Deux visions de la légalité, en somme. De même, n’en déplaise aux individus armés, les flingues resteront interdits dans les dortoirs, les laboratoires, les cafétérias et durant les audiences disciplinaires (sait-on jamais, un pétage de plomb est vite arrivé).
En 2015, 13 000 tués aux États-Unis, 6 soldats morts en Irak
Environ 5 % des Texans de plus de 21 ans portent légalement une arme enregistrée, rapporte le New York Times. Problème : la loi interdit à l’établissement de demander leur permis à ses étudiants ou à son personnel. Impossible donc de connaître le nombre de porteurs d’armes sur le campus. S’il n’existe aucun chiffre officiel (et c’est aberrant), on estime que 300 millions d’armes circulent aux États-Unis, et qu’environ un Américain sur trois en possède une, au nom du sacré second amendement de la Constitution.
Depuis la tuerie de Columbine en 1999, les États-Unis ont connu 270 fusillades dans des écoles secondaires ou des universités, dont 64 pour la seule année 2015, selon les chiffres d’ABC et de l’association Everytown for Gun reasearch. Ces fusillades auront emporté 141 personnes. Aux États-Unis en 2015, 13 390 personnes sont mortes sous les balles et 26 876 ont été blessées. À titre de comparaison, 4 500 soldats américains sont morts en Irak et 2 400 en Afghanistan… depuis 2003.

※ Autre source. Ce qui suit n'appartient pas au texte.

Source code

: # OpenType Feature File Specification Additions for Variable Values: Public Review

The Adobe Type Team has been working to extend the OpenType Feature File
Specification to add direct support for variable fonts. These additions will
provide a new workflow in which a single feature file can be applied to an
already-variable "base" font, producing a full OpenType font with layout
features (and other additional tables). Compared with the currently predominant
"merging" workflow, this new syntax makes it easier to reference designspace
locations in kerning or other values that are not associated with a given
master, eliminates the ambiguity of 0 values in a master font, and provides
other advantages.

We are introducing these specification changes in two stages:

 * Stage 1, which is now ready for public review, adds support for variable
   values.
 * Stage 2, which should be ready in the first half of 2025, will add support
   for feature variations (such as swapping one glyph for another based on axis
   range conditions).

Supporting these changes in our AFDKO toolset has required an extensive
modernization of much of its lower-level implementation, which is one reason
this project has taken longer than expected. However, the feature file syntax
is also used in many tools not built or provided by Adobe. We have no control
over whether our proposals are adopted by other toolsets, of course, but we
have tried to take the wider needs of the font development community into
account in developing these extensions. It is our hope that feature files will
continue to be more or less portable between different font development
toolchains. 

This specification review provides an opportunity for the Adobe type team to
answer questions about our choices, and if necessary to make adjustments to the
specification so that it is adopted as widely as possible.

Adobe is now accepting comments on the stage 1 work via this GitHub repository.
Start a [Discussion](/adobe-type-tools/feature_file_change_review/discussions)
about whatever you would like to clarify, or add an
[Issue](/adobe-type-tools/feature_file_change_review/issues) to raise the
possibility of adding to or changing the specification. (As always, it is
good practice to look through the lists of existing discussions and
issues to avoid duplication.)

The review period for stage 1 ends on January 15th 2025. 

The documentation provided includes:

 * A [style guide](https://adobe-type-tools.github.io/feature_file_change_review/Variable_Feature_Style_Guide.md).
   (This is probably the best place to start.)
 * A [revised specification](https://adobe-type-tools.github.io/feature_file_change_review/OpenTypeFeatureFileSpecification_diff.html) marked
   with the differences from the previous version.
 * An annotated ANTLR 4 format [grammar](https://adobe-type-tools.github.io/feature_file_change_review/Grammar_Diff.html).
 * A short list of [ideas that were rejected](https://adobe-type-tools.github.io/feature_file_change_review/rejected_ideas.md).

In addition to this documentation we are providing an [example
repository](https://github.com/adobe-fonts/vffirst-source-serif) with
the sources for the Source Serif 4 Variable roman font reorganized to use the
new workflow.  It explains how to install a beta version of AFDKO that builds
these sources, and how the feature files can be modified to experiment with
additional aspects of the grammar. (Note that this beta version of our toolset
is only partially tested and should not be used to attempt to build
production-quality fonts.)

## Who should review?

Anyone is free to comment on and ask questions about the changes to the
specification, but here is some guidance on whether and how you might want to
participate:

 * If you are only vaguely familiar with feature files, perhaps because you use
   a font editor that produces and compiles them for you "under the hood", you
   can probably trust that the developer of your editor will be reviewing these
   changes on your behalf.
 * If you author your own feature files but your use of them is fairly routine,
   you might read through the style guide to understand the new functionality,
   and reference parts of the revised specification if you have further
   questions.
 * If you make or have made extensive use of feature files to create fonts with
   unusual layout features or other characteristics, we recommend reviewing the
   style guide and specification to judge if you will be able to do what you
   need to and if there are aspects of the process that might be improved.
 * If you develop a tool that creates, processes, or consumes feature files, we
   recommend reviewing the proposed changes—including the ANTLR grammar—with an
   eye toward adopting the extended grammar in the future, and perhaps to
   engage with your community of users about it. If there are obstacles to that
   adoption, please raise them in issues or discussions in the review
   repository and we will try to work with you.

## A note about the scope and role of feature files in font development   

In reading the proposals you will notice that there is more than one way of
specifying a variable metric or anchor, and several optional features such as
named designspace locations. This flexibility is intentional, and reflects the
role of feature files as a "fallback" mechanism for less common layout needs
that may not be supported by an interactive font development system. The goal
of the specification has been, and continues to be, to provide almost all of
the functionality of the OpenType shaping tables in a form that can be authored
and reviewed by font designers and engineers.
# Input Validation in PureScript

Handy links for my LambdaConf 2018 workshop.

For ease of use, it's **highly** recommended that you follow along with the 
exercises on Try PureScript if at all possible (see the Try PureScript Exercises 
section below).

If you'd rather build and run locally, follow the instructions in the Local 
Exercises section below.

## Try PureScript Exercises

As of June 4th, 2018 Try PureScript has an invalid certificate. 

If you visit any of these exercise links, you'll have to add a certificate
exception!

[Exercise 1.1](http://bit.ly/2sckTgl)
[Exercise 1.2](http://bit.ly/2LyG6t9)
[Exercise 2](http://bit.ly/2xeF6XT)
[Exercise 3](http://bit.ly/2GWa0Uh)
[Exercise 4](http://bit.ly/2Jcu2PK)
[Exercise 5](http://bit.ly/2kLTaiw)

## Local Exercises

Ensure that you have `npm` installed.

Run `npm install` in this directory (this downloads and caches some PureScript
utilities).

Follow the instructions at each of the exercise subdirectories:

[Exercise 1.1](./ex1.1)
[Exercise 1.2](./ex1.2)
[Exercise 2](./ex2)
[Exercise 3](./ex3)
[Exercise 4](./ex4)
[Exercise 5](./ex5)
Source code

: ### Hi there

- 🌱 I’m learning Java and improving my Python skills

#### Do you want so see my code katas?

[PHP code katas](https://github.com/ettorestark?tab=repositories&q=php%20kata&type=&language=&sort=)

En juin, pourtant, le député républicain Jonathan Stickland, auteur de la nouvelle loi, soutenait mordicus qu’“une société armée est une société sûre, donc à chaque fois que les armes à feu sont contrôlées, il y a beaucoup plus de risques qu’il y ait des victimes”. Et beaucoup plus de chances de voir se multiplier les cicatrices sur les corps meurtris des Américains. N’en déplaise à Jesse Hughes, à ses potes libertaires, à Jeb Bush et aux grands humanistes de la NRA.